_TASK OBJECTIVE_. From the line below that contains "Помогите, нужен кредит" to the line that contains "ภาษาอังกฤษในงานธุรกิจบริการ", repeat every line exactly, both ends included, and nothing else.

Stored data entries:
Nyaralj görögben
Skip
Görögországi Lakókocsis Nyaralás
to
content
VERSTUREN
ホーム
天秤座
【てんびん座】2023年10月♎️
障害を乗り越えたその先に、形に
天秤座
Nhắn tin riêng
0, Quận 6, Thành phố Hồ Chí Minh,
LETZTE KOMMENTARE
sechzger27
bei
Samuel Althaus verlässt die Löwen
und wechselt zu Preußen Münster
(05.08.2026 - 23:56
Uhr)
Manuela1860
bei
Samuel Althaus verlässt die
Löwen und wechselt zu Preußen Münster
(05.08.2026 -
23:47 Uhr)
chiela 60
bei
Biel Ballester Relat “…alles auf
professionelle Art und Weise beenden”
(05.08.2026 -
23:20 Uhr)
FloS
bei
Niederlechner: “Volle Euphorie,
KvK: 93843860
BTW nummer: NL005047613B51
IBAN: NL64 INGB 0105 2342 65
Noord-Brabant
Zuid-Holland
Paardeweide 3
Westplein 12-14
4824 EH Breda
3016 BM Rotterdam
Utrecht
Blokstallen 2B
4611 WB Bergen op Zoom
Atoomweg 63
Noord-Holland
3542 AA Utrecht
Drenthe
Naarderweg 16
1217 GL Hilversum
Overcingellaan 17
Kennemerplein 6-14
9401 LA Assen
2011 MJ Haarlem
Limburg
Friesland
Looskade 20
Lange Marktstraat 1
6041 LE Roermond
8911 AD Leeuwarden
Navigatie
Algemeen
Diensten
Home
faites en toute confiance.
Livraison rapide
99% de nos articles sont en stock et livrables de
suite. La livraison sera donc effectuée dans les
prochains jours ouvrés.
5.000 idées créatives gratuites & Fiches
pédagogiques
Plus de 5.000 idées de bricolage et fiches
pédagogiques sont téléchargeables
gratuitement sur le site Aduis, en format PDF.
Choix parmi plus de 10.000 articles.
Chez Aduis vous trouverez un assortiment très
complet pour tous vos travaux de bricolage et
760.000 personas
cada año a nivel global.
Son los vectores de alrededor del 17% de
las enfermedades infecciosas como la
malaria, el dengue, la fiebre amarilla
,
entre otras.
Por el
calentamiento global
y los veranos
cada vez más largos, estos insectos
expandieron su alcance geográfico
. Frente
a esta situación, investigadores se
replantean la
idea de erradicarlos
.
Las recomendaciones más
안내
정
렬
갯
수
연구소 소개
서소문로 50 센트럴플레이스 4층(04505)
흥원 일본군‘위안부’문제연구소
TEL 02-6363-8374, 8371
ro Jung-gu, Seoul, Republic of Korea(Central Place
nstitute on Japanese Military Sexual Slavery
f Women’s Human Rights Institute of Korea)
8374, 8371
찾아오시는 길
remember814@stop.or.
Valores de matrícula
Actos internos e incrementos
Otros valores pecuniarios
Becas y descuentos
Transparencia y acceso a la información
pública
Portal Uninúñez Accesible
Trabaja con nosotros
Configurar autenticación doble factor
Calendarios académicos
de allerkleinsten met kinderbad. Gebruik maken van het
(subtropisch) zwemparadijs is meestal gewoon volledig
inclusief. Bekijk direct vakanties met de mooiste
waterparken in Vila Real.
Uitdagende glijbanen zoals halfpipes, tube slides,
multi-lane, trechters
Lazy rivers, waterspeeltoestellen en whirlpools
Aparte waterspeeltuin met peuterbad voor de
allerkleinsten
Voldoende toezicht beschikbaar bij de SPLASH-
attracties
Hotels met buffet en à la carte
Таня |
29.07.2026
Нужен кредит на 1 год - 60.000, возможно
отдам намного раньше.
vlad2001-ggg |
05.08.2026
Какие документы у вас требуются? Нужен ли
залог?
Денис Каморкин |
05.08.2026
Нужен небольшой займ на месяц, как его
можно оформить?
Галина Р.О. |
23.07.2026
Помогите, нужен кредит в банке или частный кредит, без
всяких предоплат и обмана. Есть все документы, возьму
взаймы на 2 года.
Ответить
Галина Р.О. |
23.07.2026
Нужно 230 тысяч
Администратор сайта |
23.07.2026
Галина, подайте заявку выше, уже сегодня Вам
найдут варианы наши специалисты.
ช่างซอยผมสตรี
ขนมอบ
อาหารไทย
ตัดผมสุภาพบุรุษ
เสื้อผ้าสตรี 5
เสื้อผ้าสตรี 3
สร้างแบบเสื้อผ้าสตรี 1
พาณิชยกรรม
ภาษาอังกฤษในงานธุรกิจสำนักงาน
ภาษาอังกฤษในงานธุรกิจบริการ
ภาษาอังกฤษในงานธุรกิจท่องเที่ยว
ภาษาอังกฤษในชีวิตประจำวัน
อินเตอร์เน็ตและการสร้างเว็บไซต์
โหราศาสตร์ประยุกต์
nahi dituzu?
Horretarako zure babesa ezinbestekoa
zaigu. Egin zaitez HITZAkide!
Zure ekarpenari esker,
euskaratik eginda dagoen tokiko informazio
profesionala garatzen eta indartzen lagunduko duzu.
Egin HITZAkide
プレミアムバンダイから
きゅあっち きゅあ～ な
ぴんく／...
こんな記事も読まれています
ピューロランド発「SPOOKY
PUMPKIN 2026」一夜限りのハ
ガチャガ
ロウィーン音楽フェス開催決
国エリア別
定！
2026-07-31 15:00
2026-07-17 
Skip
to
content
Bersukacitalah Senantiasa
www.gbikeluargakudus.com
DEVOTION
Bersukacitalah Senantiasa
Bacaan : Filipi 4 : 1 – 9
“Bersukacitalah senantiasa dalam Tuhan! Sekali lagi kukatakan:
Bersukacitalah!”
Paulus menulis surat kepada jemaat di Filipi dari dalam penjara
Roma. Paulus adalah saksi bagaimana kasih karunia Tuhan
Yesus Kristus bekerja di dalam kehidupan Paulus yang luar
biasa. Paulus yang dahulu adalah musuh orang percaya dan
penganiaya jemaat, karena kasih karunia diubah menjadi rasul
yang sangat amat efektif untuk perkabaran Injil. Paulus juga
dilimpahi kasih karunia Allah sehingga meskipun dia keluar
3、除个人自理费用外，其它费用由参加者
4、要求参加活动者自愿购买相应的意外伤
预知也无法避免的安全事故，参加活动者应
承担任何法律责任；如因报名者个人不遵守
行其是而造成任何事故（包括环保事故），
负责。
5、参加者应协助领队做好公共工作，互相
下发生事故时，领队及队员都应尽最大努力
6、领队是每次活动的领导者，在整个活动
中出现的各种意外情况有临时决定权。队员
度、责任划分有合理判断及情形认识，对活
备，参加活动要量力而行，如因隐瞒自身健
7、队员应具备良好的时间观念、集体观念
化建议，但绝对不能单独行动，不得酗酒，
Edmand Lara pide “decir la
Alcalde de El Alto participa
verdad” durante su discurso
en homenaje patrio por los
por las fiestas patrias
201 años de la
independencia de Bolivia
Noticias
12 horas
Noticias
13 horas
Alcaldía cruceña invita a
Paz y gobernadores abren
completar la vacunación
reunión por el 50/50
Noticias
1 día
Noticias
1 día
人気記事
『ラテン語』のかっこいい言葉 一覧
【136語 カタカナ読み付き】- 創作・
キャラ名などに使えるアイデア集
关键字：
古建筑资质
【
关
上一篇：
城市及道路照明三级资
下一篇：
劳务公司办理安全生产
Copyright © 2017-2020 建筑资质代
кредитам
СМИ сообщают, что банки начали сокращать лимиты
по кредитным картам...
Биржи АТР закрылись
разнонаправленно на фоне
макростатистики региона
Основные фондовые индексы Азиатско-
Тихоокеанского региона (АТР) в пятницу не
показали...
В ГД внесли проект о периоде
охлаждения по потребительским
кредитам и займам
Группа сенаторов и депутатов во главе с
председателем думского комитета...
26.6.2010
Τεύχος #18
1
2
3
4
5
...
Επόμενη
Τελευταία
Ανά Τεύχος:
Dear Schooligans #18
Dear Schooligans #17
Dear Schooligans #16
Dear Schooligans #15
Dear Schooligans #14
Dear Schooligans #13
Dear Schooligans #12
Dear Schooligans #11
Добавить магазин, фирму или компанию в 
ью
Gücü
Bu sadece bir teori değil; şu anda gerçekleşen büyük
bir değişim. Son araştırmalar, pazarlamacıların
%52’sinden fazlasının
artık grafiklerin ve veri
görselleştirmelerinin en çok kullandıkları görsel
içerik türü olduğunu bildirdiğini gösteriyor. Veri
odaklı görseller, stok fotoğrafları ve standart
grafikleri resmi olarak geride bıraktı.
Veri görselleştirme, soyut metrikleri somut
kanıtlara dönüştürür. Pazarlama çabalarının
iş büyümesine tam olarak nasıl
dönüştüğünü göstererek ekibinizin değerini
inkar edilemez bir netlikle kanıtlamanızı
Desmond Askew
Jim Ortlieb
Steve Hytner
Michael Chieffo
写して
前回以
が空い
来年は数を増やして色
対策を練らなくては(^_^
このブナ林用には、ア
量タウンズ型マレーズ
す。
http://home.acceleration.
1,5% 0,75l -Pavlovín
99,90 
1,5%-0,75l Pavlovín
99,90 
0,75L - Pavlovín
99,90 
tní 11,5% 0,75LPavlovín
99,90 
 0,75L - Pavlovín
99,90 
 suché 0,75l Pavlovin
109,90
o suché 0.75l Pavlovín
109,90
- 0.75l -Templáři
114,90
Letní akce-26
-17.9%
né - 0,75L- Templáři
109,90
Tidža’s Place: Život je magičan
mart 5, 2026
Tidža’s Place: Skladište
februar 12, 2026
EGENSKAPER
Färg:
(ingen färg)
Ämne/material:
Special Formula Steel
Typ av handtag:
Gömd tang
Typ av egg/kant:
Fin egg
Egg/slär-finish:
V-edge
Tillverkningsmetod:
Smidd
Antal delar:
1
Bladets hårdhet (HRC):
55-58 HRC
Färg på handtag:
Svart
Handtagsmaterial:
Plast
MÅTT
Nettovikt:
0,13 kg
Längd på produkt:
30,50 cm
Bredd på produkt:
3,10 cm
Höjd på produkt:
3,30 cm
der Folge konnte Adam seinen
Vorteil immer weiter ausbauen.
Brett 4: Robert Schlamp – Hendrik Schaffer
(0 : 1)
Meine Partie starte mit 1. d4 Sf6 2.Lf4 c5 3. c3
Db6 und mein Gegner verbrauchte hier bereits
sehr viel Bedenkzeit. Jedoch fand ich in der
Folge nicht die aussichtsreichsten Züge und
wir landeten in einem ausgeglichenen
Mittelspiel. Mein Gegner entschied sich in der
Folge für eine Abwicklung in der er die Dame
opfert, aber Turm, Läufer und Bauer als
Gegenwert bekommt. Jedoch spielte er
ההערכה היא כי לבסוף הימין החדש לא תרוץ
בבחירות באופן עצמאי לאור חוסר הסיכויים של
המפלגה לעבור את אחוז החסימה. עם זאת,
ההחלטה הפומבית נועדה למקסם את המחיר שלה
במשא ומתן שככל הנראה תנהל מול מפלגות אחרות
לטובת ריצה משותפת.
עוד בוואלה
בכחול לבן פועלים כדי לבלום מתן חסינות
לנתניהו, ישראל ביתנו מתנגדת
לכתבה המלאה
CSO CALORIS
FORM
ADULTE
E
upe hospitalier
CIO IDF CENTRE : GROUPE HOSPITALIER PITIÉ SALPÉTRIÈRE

_EXERCISE RESPONSE_.
Помогите, нужен кредит в банке или частный кредит, без
всяких предоплат и обмана. Есть все документы, возьму
взаймы на 2 года.
Ответить
Галина Р.О. |
23.07.2026
Нужно 230 тысяч
Администратор сайта |
23.07.2026
Галина, подайте заявку выше, уже сегодня Вам
найдут варианы наши специалисты.
ช่างซอยผมสตรี
ขนมอบ
อาหารไทย
ตัดผมสุภาพบุรุษ
เสื้อผ้าสตรี 5
เสื้อผ้าสตรี 3
สร้างแบบเสื้อผ้าสตรี 1
พาณิชยกรรม
ภาษาอังกฤษในงานธุรกิจสำนักงาน
ภาษาอังกฤษในงานธุรกิจบริการ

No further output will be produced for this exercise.